Private college in Taguig, Philippines

Meridian International Business, Arts and Technology College (or MINT College) is a private educational institution in the Philippines that offers senior high school tracks and specialized college programs in the fields of business, arts and technology.

Its campus is located at the second floor of the Commerce and Industry Plaza, at McKinley Hill in Taguig, Philippines.

A new campus opened on August 8, 2019, at the third and fourth floor of the Silver City 1A building at Ortigas East, Pasig, Philippines.

==History==
The school was established in December 2010 by the former president of the Cultural Center of the Philippines and University of the East, Baltazar Endriga. It offers senior high school tracks and college-degree programs centered on the disciplines of business, arts and technology. The Commission of Higher Education of the Philippines (CHED) accredited the degree programs in 2015.

In 2016, MINT College has offered academic tracks for senior high school. The school follows the Education 3.0 curriculum that prepares students to come up with their own startups and project ventures as part of learning. This nontraditional setup allows practical application of the theories learned from the selection of courses offered by the school. In 2018, the School of Fashion opened, in partnership with Lesley Mobo, a London-based Filipino fashion designer.

==Facilities==
Its facilities include color-coded lecture rooms with interactive boards, LCD screens equipped with Apple TV, a recording booth and studio, a theater, and a café.

==Programs==
The school offers specialized college-degree programs, a certificate program, and three senior high school tracks. There are courses that are offered with a flexible schedule for working students. Scholarships are funded by the school itself and are available for application.

===College===
MINT College has four main schools that offer a total of eight four-year degree programs. All of the programs are accredited by CHED.

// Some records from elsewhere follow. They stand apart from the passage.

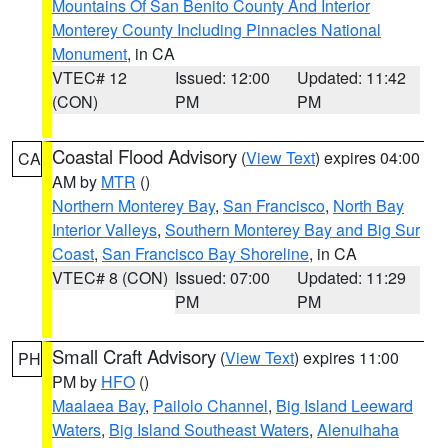
Mountains Of San Benito County And Interior
Monterey County Including Pinnacles National
Monument
, in CA
VTEC# 12
Issued: 12:00
Updated: 11:42
(CON)
PM
PM
Coastal Flood Advisory
(
View Text
) expires 04:00
CA
AM by
MTR
()
Northern Monterey Bay
,
San Francisco
,
North Bay
Interior Valleys
,
Southern Monterey Bay and Big Sur
Coast
,
San Francisco Bay Shoreline
, in CA
VTEC# 8 (CON)
Issued: 07:00
Updated: 11:29
PM
PM
Small Craft Advisory
(
View Text
) expires 11:00
PH
PM by
HFO
()
Maalaea Bay
,
Pailolo Channel
,
Big Island Leeward
Waters
,
Big Island Southeast Waters
,
Alenuihaha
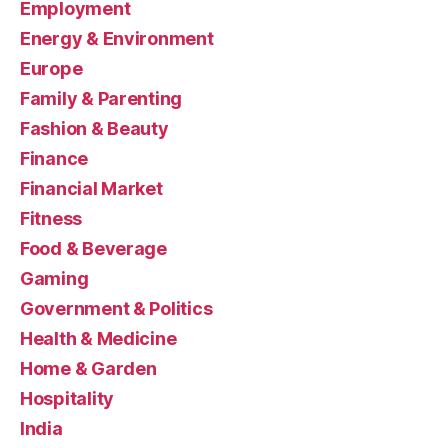
Employment
Energy & Environment
Europe
Family & Parenting
Fashion & Beauty
Finance
Financial Market
Fitness
Food & Beverage
Gaming
Government & Politics
Health & Medicine
Home & Garden
Hospitality
India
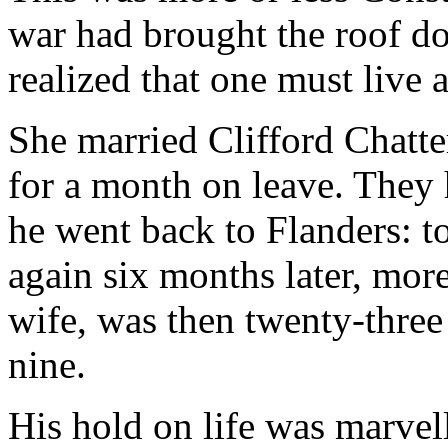
war had brought the roof d
realized that one must live 
She married Clifford Chatt
for a month on leave. The
he went back to Flanders: t
again six months later, more
wife, was then twenty-three
nine.
His hold on life was marvell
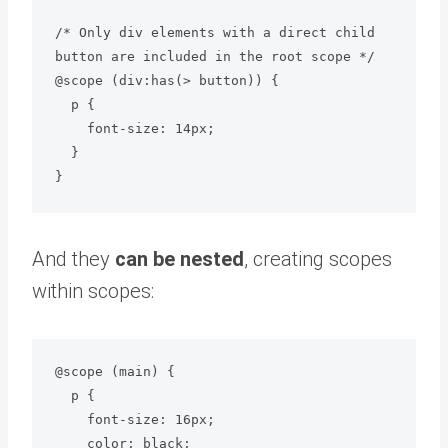
/* Only div elements with a direct child 
button are included in the root scope */

@scope (div:has(> button)) {

  p {

    font-size: 14px;

  }

And they
can be nested
, creating scopes
within scopes:
@scope (main) {

  p {

    font-size: 16px;

    color: black;
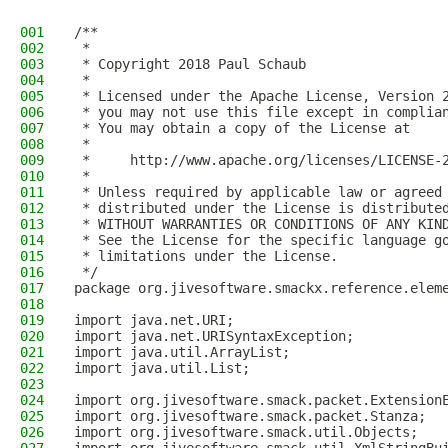
001
/**
002
 *
003
 * Copyright 2018 Paul Schaub
004
 *
005
 * Licensed under the Apache License, Version 
006
 * you may not use this file except in complia
007
 * You may obtain a copy of the License at
008
 *
009
 *     http://www.apache.org/licenses/LICENSE-
010
 *
011
 * Unless required by applicable law or agreed
012
 * distributed under the License is distribute
013
 * WITHOUT WARRANTIES OR CONDITIONS OF ANY KIN
014
 * See the License for the specific language g
015
 * limitations under the License.
016
 */
017
package org.jivesoftware.smackx.reference.elem
018
019
import java.net.URI;
020
import java.net.URISyntaxException;
021
import java.util.ArrayList;
022
import java.util.List;
023
024
import org.jivesoftware.smack.packet.Extension
025
import org.jivesoftware.smack.packet.Stanza;
026
import org.jivesoftware.smack.util.Objects;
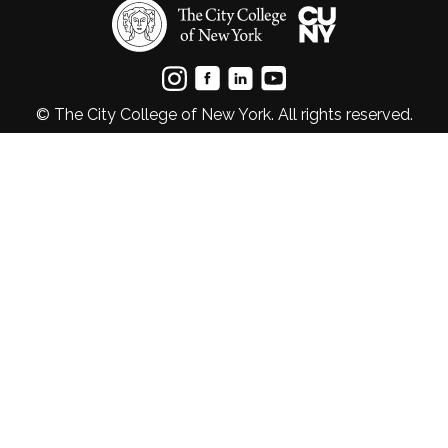
© The City College of New York. All rights reserved.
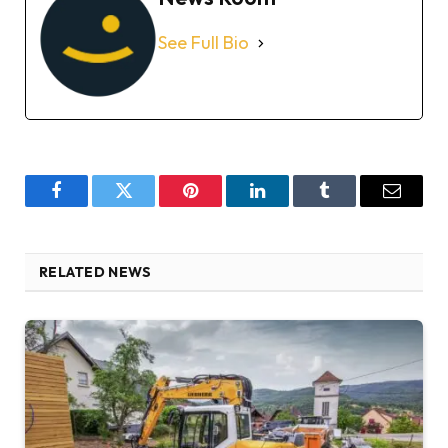
See Full Bio
Facebook
Twitter
Pinterest
LinkedIn
Tumblr
Email
RELATED NEWS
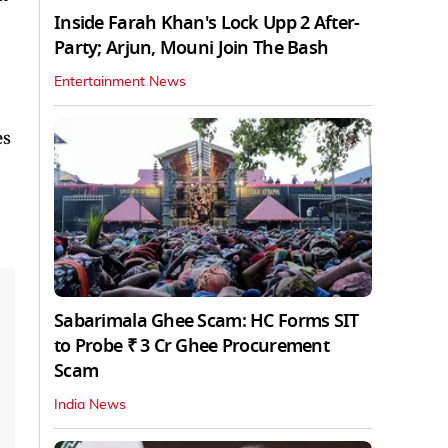
Inside Farah Khan's Lock Upp 2 After-
Party; Arjun, Mouni Join The Bash
Entertainment News
es
Sabarimala Ghee Scam: HC Forms SIT
to Probe ₹ 3 Cr Ghee Procurement
Scam
India News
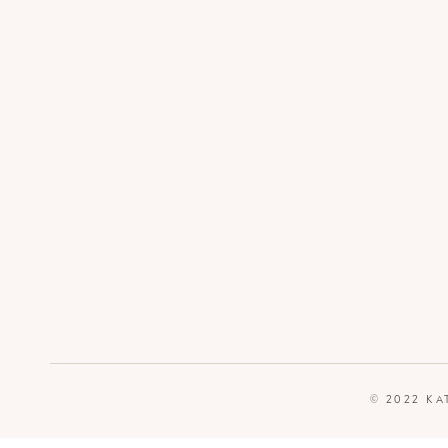
© 2022 KA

The School of Design and Applied Arts offers degrees in Multimedia Arts and Film. The School of Performing Arts offers a degree in Theater Arts. The School of Business offers degrees in marketing, Entrepreneurial Management, and Music Business Management. The School of Technology offers degrees in Information Technology and Computer Science.

===School of Fashion===
On August 8, 2018, MINT, in partnership with Filipino designer Lesley Mobo, opened the School of Fashion. It is also offering scholarship grants hosted by the Red Charity Gala, an annual Philippine fashion event.

===Senior High School===
The school offers three academic tracks with subjects covering aspects of business, arts and technology in preparation for college. These tracks are the Accountancy, Business and Management, Arts and Design, and General Academics.